Prompt — All entries are to be transcribed verbatim, but images are not carried over.
*** Data provided Section Begins ***
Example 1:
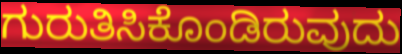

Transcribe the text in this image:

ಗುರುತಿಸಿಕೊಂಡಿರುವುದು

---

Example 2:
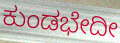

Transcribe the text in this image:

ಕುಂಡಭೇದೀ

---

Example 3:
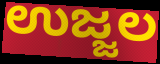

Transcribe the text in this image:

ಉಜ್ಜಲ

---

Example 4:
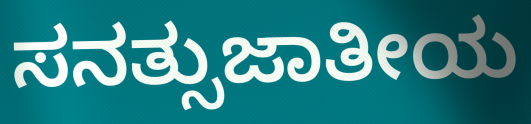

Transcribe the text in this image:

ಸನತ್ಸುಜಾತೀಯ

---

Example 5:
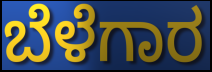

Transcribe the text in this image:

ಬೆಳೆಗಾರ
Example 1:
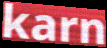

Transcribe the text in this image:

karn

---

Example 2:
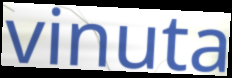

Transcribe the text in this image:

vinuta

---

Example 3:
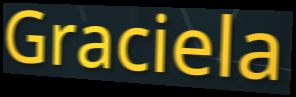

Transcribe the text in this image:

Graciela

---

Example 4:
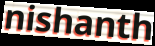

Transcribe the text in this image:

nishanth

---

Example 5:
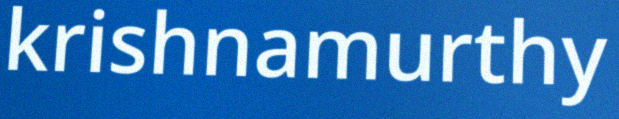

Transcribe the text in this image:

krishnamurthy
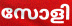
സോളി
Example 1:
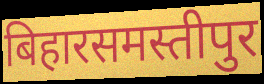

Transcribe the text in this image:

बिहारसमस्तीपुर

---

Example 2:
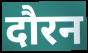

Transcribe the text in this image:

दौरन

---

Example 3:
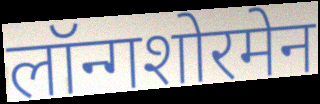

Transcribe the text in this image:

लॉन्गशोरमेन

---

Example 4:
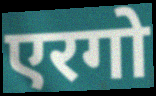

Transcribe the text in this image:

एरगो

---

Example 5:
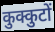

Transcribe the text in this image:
*** Data provided Section Ends ***
Response area —
Example 1:

Transcribe the text in this image:

ಗುರುತಿಸಿಕೊಂಡಿರುವುದು

---

Example 2:

Transcribe the text in this image:

ಕುಂಡಭೇದೀ

---

Example 3:

Transcribe the text in this image:

ಉಜ್ಜಲ

---

Example 4:

Transcribe the text in this image:

ಸನತ್ಸುಜಾತೀಯ

---

Example 5:

Transcribe the text in this image:

ಬೆಳೆಗಾರ
Example 1:

Transcribe the text in this image:

karn

---

Example 2:

Transcribe the text in this image:

vinuta

---

Example 3:

Transcribe the text in this image:

Graciela

---

Example 4:

Transcribe the text in this image:

nishanth

---

Example 5:

Transcribe the text in this image:

krishnamurthy
സോളി
Example 1:

Transcribe the text in this image:

बिहारसमस्तीपुर

---

Example 2:

Transcribe the text in this image:

दौरन

---

Example 3:

Transcribe the text in this image:

लॉन्गशोरमेन

---

Example 4:

Transcribe the text in this image:

एरगो

---

Example 5:

Transcribe the text in this image:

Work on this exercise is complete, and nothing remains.